_Task statement_: Duplicate the lines below exactly. Begin at the line that contains "GRUPO EDITORIAL SUMMUS" and stop after the line that contains "дошкольного".

↓

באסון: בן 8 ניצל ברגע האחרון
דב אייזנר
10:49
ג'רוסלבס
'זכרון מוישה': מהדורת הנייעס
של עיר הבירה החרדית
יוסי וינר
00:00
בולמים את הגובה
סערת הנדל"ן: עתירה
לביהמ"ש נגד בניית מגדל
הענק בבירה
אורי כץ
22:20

↑
↓

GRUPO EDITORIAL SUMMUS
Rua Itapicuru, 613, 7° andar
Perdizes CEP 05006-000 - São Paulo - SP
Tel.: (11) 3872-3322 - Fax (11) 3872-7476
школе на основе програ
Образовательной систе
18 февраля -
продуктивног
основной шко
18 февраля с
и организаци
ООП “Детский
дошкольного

↑
↓

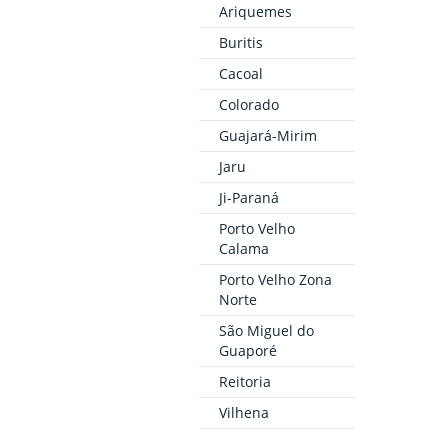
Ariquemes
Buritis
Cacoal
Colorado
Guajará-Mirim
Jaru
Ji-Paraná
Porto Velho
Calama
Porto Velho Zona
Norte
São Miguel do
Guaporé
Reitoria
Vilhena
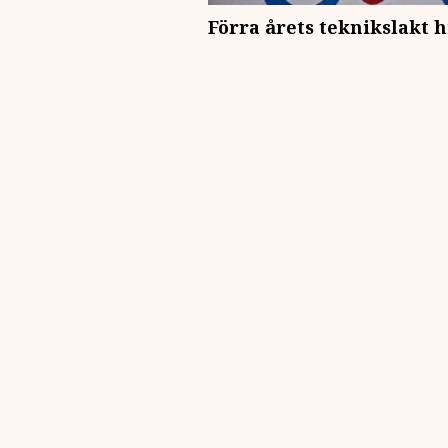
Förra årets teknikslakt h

↑

_Expected answer_:
GRUPO EDITORIAL SUMMUS
Rua Itapicuru, 613, 7° andar
Perdizes CEP 05006-000 - São Paulo - SP
Tel.: (11) 3872-3322 - Fax (11) 3872-7476
школе на основе програ
Образовательной систе
18 февраля -
продуктивног
основной шко
18 февраля с
и организаци
ООП “Детский
дошкольного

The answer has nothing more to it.